### TASK GOAL
Where the string "service" occurs in a line of the entries below, copy that line.

### INFORMATION SHOWN
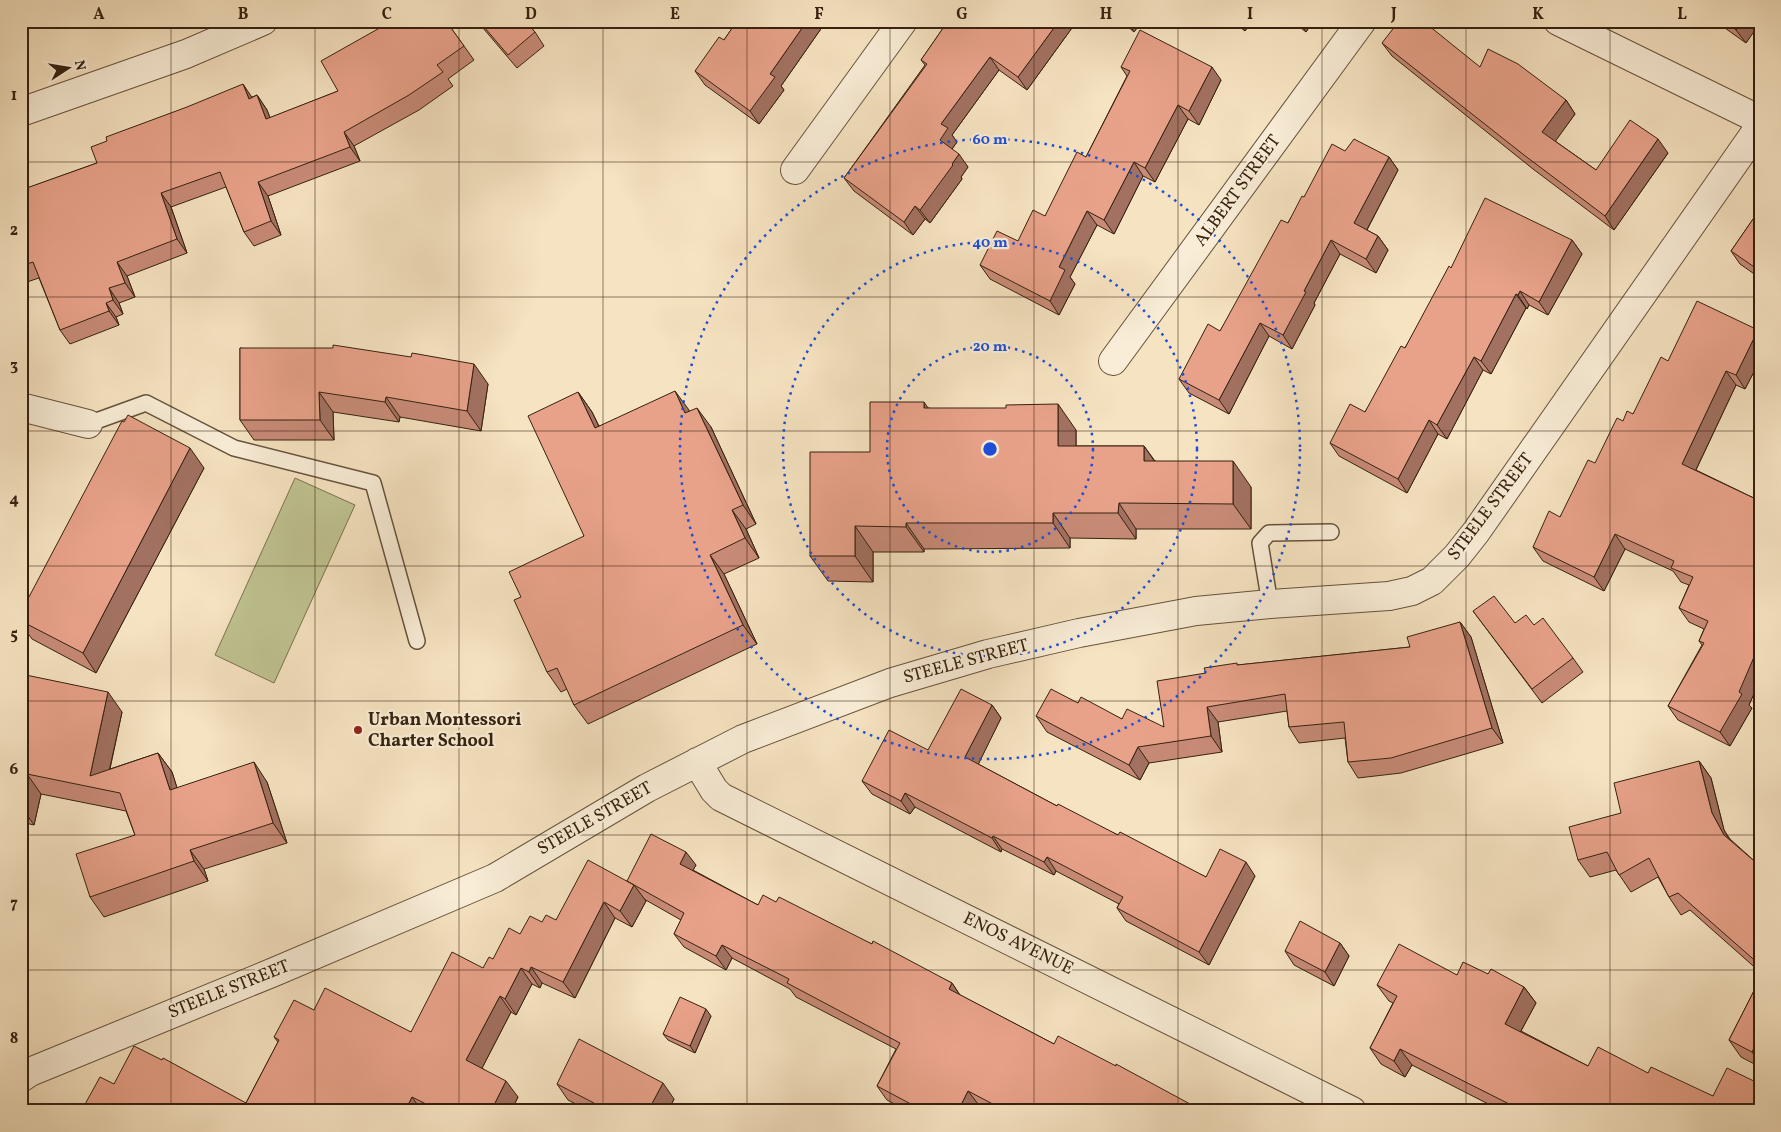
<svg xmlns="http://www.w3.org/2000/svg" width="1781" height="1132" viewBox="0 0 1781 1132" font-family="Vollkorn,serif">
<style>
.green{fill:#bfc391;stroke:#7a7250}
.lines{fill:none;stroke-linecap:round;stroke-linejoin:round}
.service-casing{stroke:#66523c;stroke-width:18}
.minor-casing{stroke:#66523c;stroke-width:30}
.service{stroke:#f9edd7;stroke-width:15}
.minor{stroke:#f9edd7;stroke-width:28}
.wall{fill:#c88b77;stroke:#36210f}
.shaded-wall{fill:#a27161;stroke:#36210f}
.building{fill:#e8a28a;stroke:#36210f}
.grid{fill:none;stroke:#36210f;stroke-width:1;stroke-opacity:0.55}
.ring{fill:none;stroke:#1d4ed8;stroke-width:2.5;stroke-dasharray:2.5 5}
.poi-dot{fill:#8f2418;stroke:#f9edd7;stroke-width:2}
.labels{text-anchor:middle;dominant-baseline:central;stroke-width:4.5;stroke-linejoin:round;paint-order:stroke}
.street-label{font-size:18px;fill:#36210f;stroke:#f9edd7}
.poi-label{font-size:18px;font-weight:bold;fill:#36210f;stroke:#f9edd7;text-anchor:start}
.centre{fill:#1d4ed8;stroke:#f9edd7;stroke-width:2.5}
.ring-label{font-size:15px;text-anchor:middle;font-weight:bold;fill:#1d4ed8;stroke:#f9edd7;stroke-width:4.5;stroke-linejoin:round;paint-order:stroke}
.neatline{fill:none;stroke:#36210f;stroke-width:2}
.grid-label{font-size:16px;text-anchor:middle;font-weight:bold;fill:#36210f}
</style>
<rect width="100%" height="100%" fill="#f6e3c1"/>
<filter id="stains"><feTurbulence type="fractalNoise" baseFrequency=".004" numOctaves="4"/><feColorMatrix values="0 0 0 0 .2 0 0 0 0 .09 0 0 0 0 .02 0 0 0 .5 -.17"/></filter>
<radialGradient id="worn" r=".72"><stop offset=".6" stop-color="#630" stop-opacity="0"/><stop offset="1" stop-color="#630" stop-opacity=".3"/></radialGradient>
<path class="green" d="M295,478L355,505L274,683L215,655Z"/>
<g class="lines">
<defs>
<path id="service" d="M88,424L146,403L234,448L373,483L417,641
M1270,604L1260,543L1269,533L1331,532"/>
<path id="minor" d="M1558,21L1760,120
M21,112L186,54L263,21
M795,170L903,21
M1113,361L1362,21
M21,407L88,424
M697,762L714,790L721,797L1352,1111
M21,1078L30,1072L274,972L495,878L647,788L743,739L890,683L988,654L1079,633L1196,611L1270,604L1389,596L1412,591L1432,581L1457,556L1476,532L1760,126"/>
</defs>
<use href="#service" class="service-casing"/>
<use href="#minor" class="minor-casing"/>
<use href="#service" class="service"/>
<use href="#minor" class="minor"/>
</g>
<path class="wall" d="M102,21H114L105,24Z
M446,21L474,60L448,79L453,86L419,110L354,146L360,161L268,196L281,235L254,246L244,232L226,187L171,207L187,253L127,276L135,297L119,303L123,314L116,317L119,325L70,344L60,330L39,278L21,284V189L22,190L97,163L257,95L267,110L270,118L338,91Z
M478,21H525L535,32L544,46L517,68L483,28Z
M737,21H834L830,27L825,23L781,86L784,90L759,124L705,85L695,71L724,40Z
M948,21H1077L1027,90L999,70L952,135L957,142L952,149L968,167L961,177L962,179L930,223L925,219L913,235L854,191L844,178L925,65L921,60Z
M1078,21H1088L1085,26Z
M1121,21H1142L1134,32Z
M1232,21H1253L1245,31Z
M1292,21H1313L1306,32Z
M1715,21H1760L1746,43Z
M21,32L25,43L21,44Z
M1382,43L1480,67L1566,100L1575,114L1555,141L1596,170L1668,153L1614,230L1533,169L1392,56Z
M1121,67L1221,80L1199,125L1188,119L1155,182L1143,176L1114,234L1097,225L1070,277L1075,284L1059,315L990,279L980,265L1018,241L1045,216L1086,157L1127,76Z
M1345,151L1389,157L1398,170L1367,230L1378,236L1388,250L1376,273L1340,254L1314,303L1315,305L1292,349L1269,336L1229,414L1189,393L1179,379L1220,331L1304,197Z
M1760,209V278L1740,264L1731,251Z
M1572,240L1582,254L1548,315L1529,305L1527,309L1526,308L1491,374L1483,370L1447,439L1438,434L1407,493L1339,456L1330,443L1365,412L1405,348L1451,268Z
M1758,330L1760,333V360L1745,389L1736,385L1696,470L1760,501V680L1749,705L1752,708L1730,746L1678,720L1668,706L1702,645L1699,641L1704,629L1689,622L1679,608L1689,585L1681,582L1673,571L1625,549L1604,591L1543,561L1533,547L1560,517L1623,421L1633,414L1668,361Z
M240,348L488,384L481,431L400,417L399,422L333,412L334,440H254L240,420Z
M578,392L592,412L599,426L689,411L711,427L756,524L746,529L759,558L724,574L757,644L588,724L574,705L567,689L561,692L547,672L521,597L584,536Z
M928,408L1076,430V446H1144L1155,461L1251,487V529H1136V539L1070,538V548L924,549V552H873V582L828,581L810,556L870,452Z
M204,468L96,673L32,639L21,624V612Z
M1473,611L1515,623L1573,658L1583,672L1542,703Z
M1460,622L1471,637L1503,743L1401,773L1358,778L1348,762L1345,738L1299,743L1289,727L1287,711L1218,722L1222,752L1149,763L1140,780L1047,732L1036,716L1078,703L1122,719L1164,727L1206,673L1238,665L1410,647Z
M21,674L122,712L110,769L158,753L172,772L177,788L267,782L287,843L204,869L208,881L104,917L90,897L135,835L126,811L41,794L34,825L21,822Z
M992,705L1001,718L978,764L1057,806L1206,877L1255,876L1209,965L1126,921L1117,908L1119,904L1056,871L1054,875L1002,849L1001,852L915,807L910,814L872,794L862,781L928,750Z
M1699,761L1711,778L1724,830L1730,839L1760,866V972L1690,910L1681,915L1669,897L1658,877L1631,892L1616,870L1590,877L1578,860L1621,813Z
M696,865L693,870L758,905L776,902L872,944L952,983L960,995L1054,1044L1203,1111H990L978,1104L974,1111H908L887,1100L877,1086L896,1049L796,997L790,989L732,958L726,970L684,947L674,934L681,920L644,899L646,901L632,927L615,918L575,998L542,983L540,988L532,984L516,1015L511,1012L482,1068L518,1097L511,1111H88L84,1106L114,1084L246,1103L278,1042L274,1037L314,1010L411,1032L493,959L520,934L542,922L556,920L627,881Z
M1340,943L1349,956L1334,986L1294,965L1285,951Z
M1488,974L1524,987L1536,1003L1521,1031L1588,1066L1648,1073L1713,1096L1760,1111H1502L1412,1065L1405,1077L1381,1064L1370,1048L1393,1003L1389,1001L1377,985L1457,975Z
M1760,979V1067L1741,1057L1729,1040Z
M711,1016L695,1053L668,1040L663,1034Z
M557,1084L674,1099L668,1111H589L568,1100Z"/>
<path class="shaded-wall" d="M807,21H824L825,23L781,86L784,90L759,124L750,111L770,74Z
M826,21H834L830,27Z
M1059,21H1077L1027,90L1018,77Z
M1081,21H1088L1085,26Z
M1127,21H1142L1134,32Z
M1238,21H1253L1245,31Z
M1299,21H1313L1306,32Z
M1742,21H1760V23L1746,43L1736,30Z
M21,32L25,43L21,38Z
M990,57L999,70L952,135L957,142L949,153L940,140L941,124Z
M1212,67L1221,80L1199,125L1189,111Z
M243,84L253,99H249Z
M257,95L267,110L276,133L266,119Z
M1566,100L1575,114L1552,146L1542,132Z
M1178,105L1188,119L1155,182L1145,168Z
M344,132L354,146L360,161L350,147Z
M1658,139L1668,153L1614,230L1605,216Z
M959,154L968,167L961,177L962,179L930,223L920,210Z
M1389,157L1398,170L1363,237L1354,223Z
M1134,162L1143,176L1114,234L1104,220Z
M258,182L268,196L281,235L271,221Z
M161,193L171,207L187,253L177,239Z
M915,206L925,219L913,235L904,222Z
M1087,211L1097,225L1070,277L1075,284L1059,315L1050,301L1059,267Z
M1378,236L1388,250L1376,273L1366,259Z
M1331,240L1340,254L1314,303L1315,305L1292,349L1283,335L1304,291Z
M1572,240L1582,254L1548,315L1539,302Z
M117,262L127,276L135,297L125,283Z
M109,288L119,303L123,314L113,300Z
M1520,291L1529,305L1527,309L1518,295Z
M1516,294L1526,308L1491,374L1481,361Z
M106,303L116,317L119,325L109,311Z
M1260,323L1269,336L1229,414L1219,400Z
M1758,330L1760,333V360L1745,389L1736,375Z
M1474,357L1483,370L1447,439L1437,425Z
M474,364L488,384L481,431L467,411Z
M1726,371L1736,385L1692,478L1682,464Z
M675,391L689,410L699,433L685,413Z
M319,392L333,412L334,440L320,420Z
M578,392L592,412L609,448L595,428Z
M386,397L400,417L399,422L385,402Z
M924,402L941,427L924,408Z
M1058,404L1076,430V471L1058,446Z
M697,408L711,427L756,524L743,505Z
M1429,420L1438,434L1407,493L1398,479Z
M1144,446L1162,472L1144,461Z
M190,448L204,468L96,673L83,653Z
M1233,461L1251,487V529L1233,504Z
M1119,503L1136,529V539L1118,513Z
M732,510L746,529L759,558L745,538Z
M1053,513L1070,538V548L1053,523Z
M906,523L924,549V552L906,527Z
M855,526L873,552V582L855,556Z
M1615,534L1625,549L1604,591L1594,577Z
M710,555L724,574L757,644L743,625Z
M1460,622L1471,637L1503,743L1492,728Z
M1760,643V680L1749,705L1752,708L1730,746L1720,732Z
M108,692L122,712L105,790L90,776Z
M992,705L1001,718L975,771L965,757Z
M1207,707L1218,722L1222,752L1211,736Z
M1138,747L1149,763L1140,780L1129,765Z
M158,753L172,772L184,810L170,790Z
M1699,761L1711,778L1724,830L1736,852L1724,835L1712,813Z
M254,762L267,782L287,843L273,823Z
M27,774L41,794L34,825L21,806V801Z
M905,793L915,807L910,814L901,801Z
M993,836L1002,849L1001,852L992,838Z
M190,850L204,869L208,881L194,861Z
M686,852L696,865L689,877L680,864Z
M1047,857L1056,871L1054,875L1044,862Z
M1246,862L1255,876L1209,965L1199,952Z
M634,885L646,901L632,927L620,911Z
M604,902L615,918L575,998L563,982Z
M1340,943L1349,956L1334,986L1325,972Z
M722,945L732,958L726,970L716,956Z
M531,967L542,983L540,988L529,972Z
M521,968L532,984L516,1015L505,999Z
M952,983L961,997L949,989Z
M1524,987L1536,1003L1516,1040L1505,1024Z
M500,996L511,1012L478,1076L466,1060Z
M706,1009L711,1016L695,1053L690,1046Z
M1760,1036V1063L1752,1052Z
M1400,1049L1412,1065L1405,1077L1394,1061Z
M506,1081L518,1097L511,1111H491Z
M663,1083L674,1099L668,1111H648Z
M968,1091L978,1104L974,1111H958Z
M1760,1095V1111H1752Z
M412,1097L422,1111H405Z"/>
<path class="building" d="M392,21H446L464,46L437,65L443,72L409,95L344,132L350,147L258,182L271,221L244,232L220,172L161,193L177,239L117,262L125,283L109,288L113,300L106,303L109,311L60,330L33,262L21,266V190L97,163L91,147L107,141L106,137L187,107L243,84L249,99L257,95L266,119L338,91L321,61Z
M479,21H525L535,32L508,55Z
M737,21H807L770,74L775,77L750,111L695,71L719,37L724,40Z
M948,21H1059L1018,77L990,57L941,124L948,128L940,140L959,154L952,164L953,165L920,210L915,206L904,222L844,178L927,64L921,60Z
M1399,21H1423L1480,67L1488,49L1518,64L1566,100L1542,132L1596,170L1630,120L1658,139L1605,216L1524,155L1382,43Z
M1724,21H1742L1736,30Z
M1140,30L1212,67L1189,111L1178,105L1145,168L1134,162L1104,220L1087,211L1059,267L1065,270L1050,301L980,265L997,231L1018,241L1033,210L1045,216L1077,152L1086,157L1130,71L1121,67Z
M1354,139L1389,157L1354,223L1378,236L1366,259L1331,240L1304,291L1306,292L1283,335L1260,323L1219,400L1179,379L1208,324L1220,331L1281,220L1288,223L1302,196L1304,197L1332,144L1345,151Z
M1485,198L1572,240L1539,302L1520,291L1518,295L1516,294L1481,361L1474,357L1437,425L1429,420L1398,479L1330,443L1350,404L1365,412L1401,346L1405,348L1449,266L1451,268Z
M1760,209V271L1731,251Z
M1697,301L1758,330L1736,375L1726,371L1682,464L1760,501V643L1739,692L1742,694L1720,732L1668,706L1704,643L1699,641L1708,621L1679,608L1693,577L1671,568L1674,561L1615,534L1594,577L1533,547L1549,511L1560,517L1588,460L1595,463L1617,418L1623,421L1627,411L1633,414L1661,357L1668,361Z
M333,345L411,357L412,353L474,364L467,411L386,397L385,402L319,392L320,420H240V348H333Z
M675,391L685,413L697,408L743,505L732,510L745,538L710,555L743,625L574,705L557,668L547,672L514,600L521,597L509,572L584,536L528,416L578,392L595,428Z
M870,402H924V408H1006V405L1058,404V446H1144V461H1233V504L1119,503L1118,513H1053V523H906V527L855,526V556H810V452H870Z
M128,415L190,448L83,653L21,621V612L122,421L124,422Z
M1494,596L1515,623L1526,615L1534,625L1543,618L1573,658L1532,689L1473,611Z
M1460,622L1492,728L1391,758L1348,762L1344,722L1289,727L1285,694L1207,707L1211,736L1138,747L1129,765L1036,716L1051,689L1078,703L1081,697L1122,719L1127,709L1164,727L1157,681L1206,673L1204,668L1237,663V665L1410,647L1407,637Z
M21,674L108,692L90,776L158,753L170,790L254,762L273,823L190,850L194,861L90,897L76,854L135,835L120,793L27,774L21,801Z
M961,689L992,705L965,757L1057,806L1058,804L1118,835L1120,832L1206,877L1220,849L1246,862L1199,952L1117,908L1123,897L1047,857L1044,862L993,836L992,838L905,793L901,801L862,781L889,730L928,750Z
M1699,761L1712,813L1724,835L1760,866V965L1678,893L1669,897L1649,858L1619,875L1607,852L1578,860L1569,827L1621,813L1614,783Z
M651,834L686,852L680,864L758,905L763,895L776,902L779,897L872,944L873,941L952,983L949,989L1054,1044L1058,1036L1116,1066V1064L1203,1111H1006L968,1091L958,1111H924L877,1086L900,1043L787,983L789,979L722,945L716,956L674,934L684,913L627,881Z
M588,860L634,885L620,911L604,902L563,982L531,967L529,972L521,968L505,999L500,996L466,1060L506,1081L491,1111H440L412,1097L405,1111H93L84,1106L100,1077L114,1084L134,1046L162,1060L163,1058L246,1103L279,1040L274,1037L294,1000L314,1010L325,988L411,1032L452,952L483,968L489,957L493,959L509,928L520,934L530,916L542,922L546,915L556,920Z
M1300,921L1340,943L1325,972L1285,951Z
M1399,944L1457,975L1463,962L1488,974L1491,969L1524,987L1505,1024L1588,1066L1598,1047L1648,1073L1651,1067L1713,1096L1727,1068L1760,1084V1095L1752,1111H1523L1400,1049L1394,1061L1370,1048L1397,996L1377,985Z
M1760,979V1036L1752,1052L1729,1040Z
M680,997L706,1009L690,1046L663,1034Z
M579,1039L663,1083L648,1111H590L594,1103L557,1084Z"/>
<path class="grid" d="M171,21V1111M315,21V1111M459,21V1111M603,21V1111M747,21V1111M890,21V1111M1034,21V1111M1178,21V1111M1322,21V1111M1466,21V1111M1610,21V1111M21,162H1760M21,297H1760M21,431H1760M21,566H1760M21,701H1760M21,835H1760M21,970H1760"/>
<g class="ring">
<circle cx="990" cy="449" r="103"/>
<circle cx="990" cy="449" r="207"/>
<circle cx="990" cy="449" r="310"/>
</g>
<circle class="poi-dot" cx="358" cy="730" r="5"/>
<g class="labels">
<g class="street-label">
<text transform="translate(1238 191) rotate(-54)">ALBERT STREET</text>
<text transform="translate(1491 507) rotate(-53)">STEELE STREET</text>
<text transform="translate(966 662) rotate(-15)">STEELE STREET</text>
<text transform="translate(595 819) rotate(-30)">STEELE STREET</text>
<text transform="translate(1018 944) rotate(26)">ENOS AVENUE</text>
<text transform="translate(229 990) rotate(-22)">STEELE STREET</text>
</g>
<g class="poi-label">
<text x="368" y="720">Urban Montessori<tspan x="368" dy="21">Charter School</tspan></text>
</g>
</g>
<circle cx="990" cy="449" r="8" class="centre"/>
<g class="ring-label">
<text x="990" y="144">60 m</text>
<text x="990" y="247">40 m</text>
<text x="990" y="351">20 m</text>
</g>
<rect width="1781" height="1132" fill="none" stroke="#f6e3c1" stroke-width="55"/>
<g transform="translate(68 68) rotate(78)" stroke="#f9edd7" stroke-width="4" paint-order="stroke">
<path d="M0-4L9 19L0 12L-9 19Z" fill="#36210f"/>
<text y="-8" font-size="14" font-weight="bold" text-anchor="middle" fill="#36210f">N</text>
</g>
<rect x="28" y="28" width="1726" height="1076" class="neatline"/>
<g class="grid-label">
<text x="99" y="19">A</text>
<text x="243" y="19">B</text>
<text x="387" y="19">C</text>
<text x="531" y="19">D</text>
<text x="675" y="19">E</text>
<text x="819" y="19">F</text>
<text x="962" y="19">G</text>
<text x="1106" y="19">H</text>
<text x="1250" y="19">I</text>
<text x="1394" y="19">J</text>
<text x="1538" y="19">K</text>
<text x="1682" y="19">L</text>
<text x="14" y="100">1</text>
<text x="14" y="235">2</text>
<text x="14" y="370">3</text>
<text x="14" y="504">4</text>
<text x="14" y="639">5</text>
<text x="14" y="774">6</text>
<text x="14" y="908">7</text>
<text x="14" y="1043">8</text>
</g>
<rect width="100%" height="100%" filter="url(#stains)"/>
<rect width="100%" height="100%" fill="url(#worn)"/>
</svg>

### RESULT FOR THIS EXERCISE
.service-casing{stroke:#66523c;stroke-width:18}
.service{stroke:#f9edd7;stroke-width:15}
<path id="service" d="M88,424L146,403L234,448L373,483L417,641
<use href="#service" class="service-casing"/>
<use href="#service" class="service"/>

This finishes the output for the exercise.